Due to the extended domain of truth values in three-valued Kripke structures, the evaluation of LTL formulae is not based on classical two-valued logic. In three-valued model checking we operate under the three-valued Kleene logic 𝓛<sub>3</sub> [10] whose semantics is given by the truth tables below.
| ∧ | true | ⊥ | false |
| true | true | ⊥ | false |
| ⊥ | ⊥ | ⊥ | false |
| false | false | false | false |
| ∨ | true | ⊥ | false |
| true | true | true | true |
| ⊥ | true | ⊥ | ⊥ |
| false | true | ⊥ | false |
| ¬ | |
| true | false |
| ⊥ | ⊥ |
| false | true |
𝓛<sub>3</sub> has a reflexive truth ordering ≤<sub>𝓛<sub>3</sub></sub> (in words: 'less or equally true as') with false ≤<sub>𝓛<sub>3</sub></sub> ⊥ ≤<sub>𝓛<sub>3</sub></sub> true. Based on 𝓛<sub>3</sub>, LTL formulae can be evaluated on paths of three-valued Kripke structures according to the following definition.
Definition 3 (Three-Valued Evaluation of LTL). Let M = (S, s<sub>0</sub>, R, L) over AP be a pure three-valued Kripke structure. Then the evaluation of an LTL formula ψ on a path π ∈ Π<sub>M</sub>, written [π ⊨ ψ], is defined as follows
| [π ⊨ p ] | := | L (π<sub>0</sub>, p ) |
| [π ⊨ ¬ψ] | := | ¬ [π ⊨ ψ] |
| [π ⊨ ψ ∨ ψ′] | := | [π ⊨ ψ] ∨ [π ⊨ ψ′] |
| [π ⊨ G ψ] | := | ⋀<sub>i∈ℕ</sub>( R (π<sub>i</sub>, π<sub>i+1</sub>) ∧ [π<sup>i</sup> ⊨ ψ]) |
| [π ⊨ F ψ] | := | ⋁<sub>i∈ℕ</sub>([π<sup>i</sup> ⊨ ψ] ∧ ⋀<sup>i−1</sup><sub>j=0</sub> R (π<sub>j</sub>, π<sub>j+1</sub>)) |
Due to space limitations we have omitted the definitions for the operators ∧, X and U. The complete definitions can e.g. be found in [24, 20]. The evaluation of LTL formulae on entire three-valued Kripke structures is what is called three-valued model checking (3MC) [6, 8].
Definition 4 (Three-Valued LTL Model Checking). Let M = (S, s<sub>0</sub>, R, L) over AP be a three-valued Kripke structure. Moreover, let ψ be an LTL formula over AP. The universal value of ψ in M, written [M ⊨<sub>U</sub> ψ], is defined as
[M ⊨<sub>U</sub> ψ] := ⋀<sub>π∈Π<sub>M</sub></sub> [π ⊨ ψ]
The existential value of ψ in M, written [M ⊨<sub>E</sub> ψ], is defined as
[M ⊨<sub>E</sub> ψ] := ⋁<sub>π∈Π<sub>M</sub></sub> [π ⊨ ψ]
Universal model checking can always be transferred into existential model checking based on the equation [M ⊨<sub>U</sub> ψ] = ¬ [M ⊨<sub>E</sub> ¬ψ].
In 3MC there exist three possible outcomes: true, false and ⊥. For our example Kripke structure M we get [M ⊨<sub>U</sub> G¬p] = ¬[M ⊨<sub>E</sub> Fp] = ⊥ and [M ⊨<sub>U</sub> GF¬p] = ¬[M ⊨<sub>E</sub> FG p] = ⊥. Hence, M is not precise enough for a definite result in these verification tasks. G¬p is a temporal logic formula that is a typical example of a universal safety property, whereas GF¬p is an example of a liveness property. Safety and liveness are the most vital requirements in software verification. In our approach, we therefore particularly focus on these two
----------
**Task description**
Where a line above contains the word "over", copy that line.

**Solution to the exercise**
Definition 3 (Three-Valued Evaluation of LTL). Let M = (S, s<sub>0</sub>, R, L) over AP be a pure three-valued Kripke structure. Then the evaluation of an LTL formula ψ on a path π ∈ Π<sub>M</sub>, written [π ⊨ ψ], is defined as follows
Definition 4 (Three-Valued LTL Model Checking). Let M = (S, s<sub>0</sub>, R, L) over AP be a three-valued Kripke structure. Moreover, let ψ be an LTL formula over AP. The universal value of ψ in M, written [M ⊨<sub>U</sub> ψ], is defined as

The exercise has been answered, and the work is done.